ED Physicians Sound Alarm on Overcrowding
Emergency physicians have sounded another warning cry about overcrowding following results from a March survey showing that 80% of their departments have seen increases in visits in the last year.
The results refute the prevailing but incorrect assumption that when more people have insurance, emergency room visits will go down when in fact, they will more than likely go up, says Sandra Schneider, MD, president of the American College of Emergency Physicians.
Nearly all the doctors responding to the ACEP survey reported that every day, they see Medicaid patients who come to their EDs because they could not find a doctor who would accept their health coverage.
If the healthcare reform bill pays for this population at Medicaid rates, this problem will only be exacerbated, Schneider said.

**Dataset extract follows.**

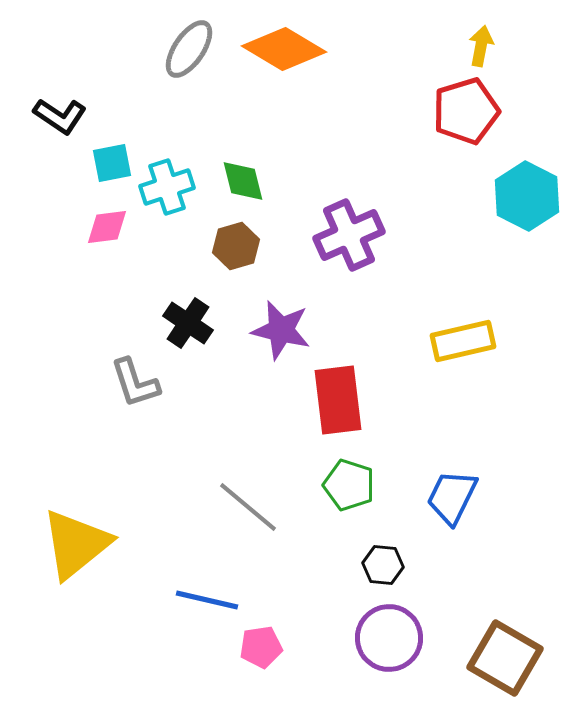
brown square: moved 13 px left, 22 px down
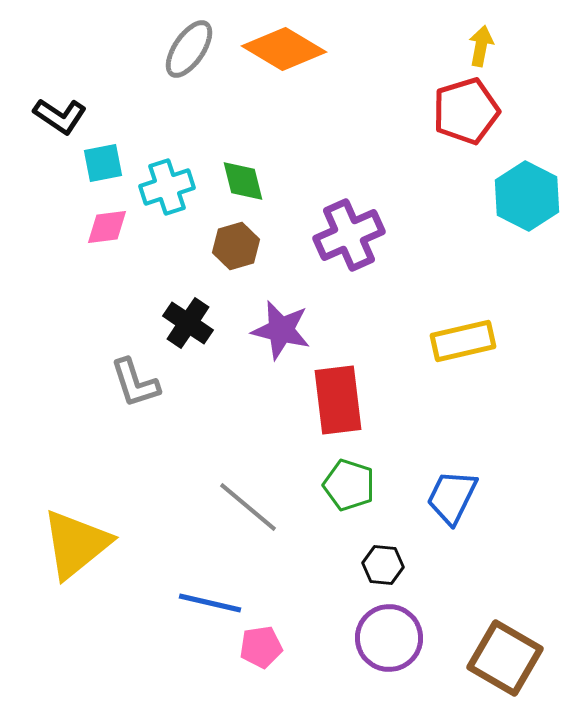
cyan square: moved 9 px left
blue line: moved 3 px right, 3 px down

"This poll confirms what we are witnessing in Massachusetts – that visits to emergency rooms are going to increase across the country, despite healthcare reform, and that health insurance coverage does not guarantee access to medical care," Schneider said.
She is referring to a program enacted in 2006 to provide coverage to the bulk of that state's residents. Instead of reducing crowding, visits to emergency departments went up, according to statistics released by the state.
"Emergency medicine provides lifesaving and critical care to millions of patients each year and yet only represents 2% of the nation's healthcare expenditures."